What to produce: Return the run of lines below that opens with the line containing "#501, priority: P1 -> P2" and closes with the line containing "#517: none -> present", keeping each one exact.

Material provided:
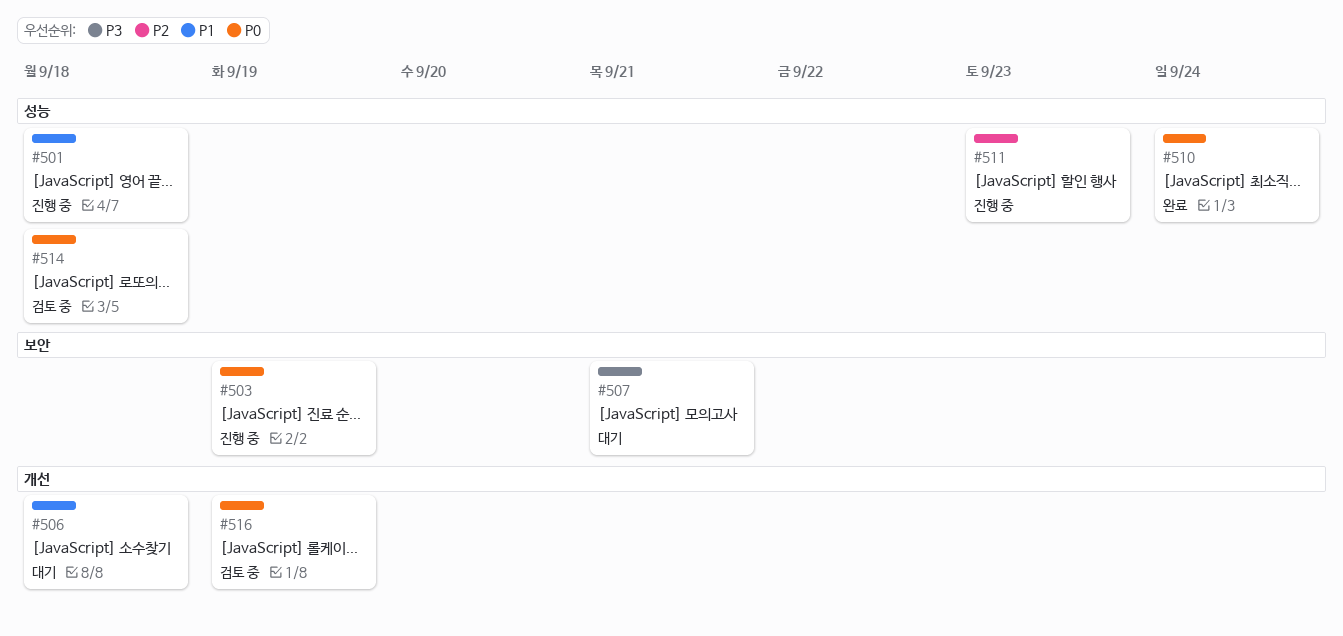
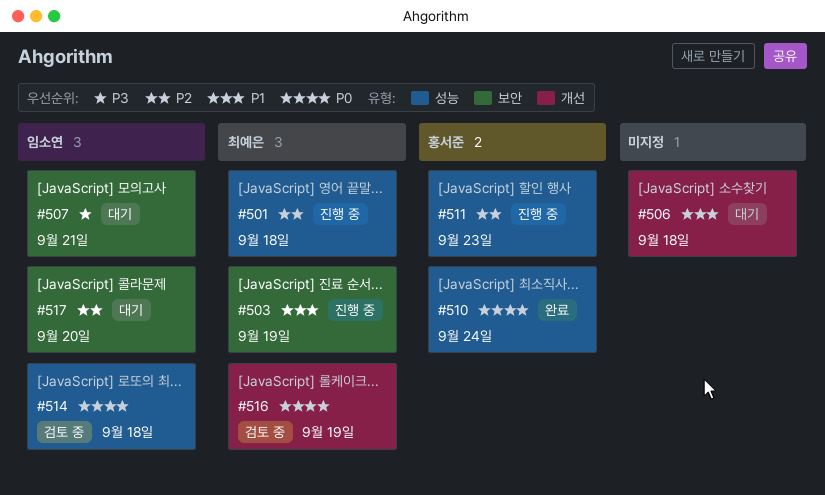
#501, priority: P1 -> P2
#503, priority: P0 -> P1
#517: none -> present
---
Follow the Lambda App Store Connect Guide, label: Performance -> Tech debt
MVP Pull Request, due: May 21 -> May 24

Solution:
#501, priority: P1 -> P2
#503, priority: P0 -> P1
#517: none -> present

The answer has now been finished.